Faudra t-il que je crie ton nom sur les terres labourées, où les corbeaux criards balayent de leurs ailes des germes en attente, pour que tu daignes me reconnaître ? Quelles tristes ambassades que ces noirs compagnons, quand je reste sur mon sarcophage, triste et miséreux. Alicia, Alicia… ci-gît mon testament, que je fais sans lumière, aux lueurs irisées de mon amour pour toi, preuve de ma défaite. Ne dresse pas la table car ces mets ne sont rien pour ta pauvre créature et relis les chroniques aux sombres hiéroglyphes ! Tu y verras tracées les marques abominées de ce qui me fait vivre et qui bat dans ton cœur, comme les autres.

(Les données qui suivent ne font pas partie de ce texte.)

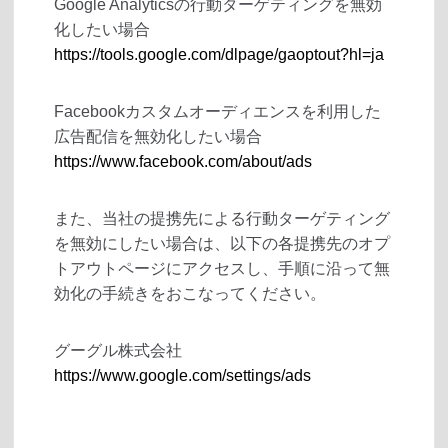
Google Analyticsの行動ターゲティングを無効
化したい場合
https://tools.google.com/dlpage/gaoptout?hl=ja
Facebookカスタムオーディエンスを利用した
広告配信を無効化したい場合
https://www.facebook.com/about/ads
また、当社の提携先による行動ターゲティング
を無効にしたい場合は、以下の各提携先のオプ
トアウトページにアクセスし、手順に沿って無
効化の手続きをおこなってください。
グーグル株式会社
https://www.google.com/settings/ads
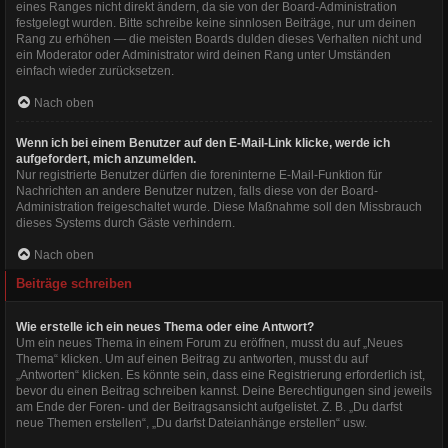
eines Ranges nicht direkt ändern, da sie von der Board-Administration
festgelegt wurden. Bitte schreibe keine sinnlosen Beiträge, nur um deinen
Rang zu erhöhen — die meisten Boards dulden dieses Verhalten nicht und
ein Moderator oder Administrator wird deinen Rang unter Umständen
einfach wieder zurücksetzen.
Nach oben
Wenn ich bei einem Benutzer auf den E-Mail-Link klicke, werde ich
aufgefordert, mich anzumelden.
Nur registrierte Benutzer dürfen die foreninterne E-Mail-Funktion für
Nachrichten an andere Benutzer nutzen, falls diese von der Board-
Administration freigeschaltet wurde. Diese Maßnahme soll den Missbrauch
dieses Systems durch Gäste verhindern.
Nach oben
Beiträge schreiben
Wie erstelle ich ein neues Thema oder eine Antwort?
Um ein neues Thema in einem Forum zu eröffnen, musst du auf „Neues
Thema“ klicken. Um auf einen Beitrag zu antworten, musst du auf
„Antworten“ klicken. Es könnte sein, dass eine Registrierung erforderlich ist,
bevor du einen Beitrag schreiben kannst. Deine Berechtigungen sind jeweils
am Ende der Foren- und der Beitragsansicht aufgelistet. Z. B. „Du darfst
neue Themen erstellen“, „Du darfst Dateianhänge erstellen“ usw.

Me laissera-tu rôder entre les ruines vers les églises clôturées, pour y chercher d’inutiles repentances, où bien préfères-tu veiller encore sagement sur mon sommeil, en m’abreuvant à mon réveil de ce gobelet d’or, rempli d’épais tourments ? Alicia, laisse venir l’orage: il lavera ma peine.
Abracadabra
De mon triste manoir isolé dans les bois, le temps a percé les murailles où se mirent les vallons désertés aux feuillages murmurant. Mon avenir est devenu un trou béant que je remplis aux heures tardives de répulsion et de plaisirs mêlés. La pluie pesante et obstinée flagelle mon visage pâle creusé de fureur et de sang. Cisaillé par un rayon de lune, tout pailleté d'argent, je frissonne de froid en descendant au souterrain par l'escalier à vis de la catacombe. C'est la veillée suprême dans la salle glaciale, où dansent à la flamme dansante de mes cierges, les noirs menaçants et les pourpres glorieux. Dans un silence lugubre les torchères murales animent des visions dantesques qui se lovent aux vasques de granit.

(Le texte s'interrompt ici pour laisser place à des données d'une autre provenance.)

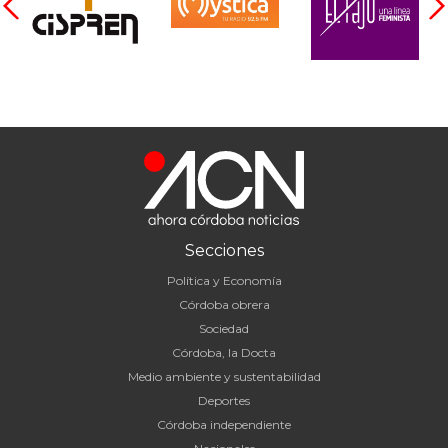
Secciones
Política y Economía
Córdoba obrera
Sociedad
Córdoba, la Docta
Medio ambiente y sustentabilidad
Deportes
Córdoba independiente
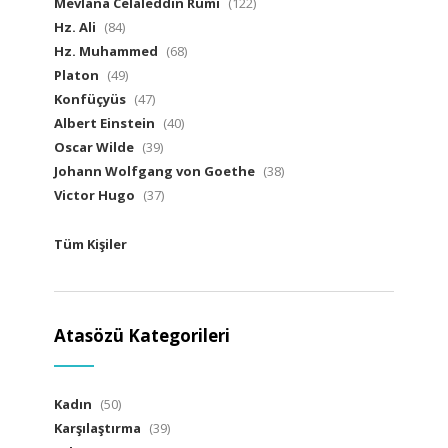
Mevlana Celaleddin Rumi
(122)
Hz. Ali
(84)
Hz. Muhammed
(68)
Platon
(49)
Konfüçyüs
(47)
Albert Einstein
(40)
Oscar Wilde
(39)
Johann Wolfgang von Goethe
(38)
Victor Hugo
(37)
Tüm Kişiler
Atasözü Kategorileri
Kadın
(50)
Karşılaştırma
(39)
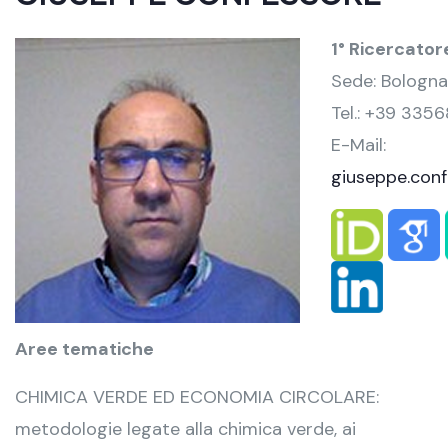
1° Ricercator
Sede: Bologna
Tel.: +39 335
E-Mail:
giuseppe.conf
Aree tematiche
CHIMICA VERDE ED ECONOMIA CIRCOLARE:
metodologie legate alla chimica verde, ai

Emissaire du malin, je trempe ma plume dans le sang d'un pauvre chien errant quand se révèle à moi la science des ténèbres. En connaisseur, je goûte la douloureuse humiliation d'un déshonneur posthume... En échange de nudité lascive, mes griffes sur leurs seins lourds, je glisse pour leurs clientes aux magiciennes des rues quelques philtres d’amour qui feront, je le pense, de belles épouses heureuses.
Abracadabra, toute chair viendra à vous !
Ad te omnis caro veniet !
L'espace d'un fantasme
L'espace d'un fantasme, Alicia s'habillait dans le rose argenté. Je l'éloignais du mieux que je pouvais des psychodrames nauséeux, des frasques libertines qui condensaient mes nuits. Son ombre s'insinuait malgré moi pour mieux hanter mes rêves. Vaincu par son amour, je la laissais promener longuement le baume de sa langue sur mes plaies infectées.